I think it was something people did because it made money, like the Shangri-Las. So somebody compiled all these songs together and it’s wild, I recommend it [laughs].

What about your songwriting – do the words come first or the music?

The words mostly come first. It starts with me, I just need a solid opening couple of lines and I can build a song around it. This band is very lyric-driven. We don’t jam – we’ll jam out little bits but the structure is 99% there when we start playing.

Alexandra was the opening single. It’s quite a brutal song about someone getting ostracised. Did this song draw from something you’d read, or personal experience?

It was partly personal. I left home when I was 17, moved from Adelaide to Melbourne. The first five years from then were pretty insane. I keep coming back to my first couple of years in Melbourne because it was insane and hyper and has a lot of characters and weird stuff.

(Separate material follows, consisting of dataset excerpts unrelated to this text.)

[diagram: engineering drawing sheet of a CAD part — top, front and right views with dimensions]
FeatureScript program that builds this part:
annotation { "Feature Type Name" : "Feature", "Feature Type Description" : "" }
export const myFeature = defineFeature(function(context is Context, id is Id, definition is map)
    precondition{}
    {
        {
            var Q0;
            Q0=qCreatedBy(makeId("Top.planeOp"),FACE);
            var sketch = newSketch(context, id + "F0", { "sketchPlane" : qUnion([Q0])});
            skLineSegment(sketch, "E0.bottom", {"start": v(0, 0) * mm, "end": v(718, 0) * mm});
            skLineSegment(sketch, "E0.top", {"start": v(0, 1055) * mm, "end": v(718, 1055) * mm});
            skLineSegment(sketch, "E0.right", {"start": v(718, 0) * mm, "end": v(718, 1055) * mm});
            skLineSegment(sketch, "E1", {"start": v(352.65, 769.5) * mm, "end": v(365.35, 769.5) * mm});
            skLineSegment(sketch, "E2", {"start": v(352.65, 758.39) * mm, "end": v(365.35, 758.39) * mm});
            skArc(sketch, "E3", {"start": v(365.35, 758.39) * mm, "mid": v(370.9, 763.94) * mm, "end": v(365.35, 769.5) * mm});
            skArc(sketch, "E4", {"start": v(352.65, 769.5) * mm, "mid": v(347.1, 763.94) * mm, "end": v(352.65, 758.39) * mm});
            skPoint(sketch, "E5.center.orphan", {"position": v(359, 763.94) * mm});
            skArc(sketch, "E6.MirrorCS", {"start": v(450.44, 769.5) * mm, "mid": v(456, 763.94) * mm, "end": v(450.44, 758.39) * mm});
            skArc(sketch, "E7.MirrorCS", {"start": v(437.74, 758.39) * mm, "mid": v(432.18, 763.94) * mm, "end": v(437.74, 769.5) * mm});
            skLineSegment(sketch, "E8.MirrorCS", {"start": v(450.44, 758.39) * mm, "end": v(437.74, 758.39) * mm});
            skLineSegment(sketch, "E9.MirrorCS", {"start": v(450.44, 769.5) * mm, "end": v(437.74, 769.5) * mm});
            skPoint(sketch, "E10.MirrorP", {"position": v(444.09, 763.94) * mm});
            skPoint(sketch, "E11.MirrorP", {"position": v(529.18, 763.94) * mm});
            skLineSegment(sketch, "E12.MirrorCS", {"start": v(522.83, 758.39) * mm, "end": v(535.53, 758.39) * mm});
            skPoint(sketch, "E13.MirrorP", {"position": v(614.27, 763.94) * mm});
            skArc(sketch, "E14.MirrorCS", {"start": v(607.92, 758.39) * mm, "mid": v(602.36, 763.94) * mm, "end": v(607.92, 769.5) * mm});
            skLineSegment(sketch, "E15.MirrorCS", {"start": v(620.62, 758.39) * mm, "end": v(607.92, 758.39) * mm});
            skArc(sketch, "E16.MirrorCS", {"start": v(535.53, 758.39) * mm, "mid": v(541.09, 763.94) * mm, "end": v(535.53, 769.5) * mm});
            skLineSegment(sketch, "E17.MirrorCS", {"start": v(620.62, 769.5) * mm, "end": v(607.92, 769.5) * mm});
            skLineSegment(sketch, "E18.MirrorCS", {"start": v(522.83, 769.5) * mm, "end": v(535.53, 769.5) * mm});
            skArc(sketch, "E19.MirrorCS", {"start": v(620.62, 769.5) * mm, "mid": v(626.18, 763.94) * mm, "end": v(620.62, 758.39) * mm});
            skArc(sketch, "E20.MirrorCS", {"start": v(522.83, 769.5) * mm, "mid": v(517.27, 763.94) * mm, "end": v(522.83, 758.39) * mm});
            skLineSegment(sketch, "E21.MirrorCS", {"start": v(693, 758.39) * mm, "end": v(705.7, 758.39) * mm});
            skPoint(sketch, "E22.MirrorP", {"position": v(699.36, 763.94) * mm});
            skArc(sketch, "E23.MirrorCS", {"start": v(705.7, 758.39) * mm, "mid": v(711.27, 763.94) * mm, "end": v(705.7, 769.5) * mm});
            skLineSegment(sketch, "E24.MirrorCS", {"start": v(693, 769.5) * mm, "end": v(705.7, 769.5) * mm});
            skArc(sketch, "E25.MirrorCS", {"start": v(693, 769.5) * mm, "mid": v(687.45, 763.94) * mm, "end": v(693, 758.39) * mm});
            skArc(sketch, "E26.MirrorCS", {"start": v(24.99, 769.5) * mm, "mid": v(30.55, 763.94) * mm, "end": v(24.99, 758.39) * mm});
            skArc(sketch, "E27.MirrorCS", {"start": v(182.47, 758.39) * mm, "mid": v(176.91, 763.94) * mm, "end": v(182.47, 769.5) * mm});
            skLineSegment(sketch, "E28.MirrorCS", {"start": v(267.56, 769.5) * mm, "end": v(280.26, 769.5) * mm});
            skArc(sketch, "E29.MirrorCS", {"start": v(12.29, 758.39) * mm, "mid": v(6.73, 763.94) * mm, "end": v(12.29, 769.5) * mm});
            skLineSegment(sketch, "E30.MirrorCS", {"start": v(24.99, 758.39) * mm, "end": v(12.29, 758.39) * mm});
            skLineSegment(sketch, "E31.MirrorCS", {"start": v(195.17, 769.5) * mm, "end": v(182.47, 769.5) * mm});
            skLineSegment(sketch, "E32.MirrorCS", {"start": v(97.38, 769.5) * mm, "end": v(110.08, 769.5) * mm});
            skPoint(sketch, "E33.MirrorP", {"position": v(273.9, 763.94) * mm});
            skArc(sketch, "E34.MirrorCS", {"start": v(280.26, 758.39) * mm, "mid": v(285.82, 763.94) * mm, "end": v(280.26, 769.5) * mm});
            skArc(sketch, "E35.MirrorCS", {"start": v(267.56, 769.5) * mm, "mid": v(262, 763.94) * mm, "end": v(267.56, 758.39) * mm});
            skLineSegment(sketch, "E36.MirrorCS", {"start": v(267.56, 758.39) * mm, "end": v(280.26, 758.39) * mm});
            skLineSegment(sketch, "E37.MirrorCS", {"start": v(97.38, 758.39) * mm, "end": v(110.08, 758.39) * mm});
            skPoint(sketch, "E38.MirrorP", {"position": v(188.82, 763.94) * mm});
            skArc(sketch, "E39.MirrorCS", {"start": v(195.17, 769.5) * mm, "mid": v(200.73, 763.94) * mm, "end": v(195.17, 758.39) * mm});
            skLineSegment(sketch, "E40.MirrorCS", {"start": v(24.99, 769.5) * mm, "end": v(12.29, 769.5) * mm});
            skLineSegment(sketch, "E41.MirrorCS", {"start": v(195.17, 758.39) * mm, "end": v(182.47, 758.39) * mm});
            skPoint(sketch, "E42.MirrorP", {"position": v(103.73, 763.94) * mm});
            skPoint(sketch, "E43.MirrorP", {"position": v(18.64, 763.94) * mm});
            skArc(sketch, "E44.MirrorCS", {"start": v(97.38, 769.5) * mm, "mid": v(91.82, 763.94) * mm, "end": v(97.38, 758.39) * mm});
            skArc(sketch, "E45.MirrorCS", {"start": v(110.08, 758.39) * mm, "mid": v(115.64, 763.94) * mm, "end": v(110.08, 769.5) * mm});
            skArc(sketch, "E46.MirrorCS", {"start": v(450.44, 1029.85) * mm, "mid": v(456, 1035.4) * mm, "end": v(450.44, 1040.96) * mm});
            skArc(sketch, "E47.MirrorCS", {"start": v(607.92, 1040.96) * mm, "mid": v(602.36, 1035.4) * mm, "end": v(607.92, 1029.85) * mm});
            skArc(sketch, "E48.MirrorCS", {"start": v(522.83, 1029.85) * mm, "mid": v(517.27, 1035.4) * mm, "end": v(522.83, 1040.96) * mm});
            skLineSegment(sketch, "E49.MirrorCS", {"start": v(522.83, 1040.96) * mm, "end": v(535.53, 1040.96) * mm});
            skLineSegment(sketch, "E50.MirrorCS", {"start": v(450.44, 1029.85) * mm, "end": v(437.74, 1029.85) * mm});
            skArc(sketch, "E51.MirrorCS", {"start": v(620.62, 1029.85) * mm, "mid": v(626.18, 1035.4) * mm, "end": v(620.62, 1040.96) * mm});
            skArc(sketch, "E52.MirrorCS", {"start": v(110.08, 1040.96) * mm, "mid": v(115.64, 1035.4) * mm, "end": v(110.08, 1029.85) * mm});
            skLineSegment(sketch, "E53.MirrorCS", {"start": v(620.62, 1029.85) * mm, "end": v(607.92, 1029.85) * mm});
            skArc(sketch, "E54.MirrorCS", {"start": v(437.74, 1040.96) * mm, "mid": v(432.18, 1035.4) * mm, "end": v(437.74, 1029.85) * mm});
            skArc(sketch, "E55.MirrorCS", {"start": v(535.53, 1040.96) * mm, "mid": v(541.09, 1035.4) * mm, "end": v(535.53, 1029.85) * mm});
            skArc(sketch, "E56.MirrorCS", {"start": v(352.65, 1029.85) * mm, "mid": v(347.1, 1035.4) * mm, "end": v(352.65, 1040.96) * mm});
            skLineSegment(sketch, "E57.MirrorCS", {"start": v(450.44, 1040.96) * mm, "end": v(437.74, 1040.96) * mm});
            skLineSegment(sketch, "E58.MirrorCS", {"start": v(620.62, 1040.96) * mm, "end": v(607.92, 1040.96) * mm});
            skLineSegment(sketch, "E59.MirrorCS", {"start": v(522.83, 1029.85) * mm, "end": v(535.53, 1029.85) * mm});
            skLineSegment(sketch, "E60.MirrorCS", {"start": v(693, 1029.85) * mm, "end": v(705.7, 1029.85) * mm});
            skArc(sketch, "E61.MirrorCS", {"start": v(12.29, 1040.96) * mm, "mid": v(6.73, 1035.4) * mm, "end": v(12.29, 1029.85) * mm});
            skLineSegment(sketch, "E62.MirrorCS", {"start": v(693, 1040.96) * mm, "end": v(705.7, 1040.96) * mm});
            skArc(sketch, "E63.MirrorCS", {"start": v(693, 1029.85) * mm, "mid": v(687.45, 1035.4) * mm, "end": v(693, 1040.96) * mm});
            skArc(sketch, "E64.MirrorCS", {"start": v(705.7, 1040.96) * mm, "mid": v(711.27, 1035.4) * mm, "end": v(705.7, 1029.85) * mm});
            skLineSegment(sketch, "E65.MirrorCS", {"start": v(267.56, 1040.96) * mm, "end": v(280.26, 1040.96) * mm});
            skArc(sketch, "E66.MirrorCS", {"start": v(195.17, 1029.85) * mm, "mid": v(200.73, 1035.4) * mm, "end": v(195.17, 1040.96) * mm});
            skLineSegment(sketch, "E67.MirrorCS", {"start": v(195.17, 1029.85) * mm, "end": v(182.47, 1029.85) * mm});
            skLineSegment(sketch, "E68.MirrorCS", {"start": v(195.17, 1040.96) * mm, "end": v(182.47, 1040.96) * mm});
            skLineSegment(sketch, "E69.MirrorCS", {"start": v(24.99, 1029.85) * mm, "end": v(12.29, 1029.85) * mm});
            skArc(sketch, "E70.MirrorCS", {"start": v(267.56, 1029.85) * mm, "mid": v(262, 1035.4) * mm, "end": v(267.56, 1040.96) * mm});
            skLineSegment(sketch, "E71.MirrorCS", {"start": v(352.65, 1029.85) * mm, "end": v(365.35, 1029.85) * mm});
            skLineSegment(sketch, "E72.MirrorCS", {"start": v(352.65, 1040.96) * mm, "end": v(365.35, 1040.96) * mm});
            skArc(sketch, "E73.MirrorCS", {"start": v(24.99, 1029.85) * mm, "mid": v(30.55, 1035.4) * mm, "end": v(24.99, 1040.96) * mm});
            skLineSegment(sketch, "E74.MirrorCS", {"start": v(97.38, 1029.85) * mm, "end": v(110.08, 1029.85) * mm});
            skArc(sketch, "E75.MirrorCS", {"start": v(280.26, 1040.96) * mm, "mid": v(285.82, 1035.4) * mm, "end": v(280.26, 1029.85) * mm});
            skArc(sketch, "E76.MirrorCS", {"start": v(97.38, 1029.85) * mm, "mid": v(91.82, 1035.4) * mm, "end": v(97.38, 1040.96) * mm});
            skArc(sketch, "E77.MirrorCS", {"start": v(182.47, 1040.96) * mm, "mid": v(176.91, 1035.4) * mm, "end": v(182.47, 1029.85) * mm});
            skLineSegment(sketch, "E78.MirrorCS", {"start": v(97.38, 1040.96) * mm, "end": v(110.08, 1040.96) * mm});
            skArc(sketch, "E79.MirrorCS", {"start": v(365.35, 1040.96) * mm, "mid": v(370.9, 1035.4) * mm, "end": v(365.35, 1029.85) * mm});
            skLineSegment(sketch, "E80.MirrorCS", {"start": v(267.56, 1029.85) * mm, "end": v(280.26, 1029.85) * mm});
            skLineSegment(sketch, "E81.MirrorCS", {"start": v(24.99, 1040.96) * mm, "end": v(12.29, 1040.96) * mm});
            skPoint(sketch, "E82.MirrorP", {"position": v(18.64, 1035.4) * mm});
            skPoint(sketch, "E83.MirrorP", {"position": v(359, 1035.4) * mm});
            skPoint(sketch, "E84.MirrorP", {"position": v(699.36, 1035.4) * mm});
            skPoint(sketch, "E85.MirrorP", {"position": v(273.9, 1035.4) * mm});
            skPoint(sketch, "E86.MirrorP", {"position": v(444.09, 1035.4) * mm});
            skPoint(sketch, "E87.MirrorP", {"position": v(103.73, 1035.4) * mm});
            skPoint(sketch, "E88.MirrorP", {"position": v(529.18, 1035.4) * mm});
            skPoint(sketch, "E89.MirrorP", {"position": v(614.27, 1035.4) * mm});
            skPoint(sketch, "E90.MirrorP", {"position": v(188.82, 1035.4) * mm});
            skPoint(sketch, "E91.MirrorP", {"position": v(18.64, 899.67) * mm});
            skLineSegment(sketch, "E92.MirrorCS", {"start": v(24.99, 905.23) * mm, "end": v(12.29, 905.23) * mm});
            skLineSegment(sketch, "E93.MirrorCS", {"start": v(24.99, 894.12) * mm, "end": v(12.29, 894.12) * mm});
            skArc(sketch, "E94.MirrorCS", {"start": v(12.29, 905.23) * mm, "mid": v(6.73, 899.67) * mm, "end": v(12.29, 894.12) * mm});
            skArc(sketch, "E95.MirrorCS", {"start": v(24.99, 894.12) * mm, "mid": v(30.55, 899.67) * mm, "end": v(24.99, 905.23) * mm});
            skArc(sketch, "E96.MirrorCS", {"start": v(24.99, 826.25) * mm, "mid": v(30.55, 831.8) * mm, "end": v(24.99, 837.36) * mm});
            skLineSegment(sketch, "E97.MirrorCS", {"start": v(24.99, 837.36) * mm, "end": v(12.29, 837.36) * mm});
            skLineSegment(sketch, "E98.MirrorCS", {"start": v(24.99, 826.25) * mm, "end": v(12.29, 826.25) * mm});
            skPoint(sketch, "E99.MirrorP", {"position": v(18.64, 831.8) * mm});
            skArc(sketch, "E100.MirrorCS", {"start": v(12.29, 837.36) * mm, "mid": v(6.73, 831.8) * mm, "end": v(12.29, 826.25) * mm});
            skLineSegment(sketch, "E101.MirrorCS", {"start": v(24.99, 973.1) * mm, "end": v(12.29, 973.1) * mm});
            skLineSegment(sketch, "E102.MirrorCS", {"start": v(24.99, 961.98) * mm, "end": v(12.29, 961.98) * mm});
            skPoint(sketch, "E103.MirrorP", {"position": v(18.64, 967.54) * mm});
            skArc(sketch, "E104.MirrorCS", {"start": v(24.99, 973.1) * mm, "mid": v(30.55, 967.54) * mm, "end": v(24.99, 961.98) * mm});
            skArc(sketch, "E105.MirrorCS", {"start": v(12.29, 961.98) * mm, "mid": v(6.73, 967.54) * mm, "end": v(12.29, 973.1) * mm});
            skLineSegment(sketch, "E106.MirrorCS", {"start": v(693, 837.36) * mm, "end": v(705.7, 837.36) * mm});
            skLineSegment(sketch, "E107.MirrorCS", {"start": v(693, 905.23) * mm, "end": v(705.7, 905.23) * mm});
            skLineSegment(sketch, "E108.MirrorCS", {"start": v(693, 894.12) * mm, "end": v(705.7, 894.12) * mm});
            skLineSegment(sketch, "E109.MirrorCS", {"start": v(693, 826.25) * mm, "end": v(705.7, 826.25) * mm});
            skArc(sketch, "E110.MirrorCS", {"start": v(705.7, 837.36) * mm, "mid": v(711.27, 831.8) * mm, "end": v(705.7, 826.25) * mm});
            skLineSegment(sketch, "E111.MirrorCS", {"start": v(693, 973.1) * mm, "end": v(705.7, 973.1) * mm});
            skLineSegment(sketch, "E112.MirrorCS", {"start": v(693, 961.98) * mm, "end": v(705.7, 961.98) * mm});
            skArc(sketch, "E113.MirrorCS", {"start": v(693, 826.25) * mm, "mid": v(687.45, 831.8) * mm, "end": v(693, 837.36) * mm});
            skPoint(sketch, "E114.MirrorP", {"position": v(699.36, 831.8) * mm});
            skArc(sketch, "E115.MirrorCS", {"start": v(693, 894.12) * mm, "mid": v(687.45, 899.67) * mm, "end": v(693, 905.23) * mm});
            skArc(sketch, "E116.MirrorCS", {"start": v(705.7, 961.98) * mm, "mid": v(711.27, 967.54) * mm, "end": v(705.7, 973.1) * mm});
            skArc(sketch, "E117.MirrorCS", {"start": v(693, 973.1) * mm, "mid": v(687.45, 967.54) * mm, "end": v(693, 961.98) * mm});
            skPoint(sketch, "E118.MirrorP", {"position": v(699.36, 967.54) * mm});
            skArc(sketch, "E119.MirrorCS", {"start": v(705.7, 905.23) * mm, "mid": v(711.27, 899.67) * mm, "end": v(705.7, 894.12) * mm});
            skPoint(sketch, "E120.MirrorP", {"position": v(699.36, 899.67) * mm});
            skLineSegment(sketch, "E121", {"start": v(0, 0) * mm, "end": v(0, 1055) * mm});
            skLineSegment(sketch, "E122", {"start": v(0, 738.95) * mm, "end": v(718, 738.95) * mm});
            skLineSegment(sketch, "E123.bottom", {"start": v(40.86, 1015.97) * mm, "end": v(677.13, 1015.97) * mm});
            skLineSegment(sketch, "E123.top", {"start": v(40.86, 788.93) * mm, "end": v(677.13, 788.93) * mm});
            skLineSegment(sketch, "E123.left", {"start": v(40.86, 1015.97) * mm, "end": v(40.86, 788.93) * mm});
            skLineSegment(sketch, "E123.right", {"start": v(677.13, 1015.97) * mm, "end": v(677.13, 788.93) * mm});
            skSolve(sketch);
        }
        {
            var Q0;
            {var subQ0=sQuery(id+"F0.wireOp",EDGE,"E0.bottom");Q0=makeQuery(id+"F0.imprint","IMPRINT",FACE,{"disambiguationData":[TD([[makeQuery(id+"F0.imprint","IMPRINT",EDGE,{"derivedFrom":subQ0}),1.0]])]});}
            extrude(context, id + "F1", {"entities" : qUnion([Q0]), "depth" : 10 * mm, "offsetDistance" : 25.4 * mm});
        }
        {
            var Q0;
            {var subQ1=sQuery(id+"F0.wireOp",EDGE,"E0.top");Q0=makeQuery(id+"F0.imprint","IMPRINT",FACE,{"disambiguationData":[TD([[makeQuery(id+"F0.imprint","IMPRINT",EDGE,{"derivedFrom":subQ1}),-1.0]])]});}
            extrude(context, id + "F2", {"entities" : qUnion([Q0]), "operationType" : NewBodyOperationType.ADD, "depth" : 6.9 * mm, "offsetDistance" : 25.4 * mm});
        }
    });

My life right now is pretty boring! [laughs]. But it partly mixed my personal story with a couple of other stories I’d read about, like newspaper articles of people in Europe getting set on fire and beheaded by their families. I put it all together and tried to make this hyper-realism song.

It’s very effecting! Vincent Van Gogh from the previous album you’d said was referring to a specific kind of male in the Melbourne music scene. On this album you have Baby Bottle, is that based on personal experience with someone as well?

Yeah. These kind of people keep coming into my life [laughs]. It’s interesting that one, because I wrote it about someone else at first and we started playing it before we recorded. Then I thought “I don’t really have this grudge against this person anymore,” but then I had a similar grudge against someone else and managed to transfer that energy to them! I like pointing the finger at people that piss me off [laughs].

Well it results in some good songs! You’ve said before that you didn’t want to write normal songs, you’d rather write about aliens and computers. You have IBM from the previous album and now Christian Neurosurgeon from this one. What inspired that track?

I can’t remember the catalyst for it. It’s one of those songs where I started writing it as a silly song that I probably wasn’t going to show anybody, but then it turned into another thing. In my case I’ve written silly songs thinking “I’m gonna write a silly song because nobody can stop me.” Then suddenly I’ll turn around and think “this is alright, there’s some depth here,” and a song is able to grow out of it.

What about the song Prima Donna, was that a similar approach? It’s a funny character story, did you draw it from personal experience?

It’s a very silly story. Do you know Capt’n Snooze? It’s about someone playing the character of Capt’n Snooze, and hating being typecast. I always think of Alec Guinness, how he was an amazing Shakespearean actor and then they got him to do Star Wars and he got stuck playing Star Wars and fucking hated it [laughs]. Just getting stuck doing something you don’t want to do, it’s the worst thing in the world.

I wish you guys the best! Your recent dates were cancelled but we hope to see you soon after all this madness is over, and there’s also the tour with Faith No More that’s been rescheduled for March 2021…

Yeah, we had the Pixies show in Perth [on March 17] and we were going to play our own show the next day, but unfortunately it didn’t work out like that. Nothing’s been announced yet but the Pixies show is trying to find another date. Which is good, means we can come back to Perth. I really loved coming last time and I’m itching to be back!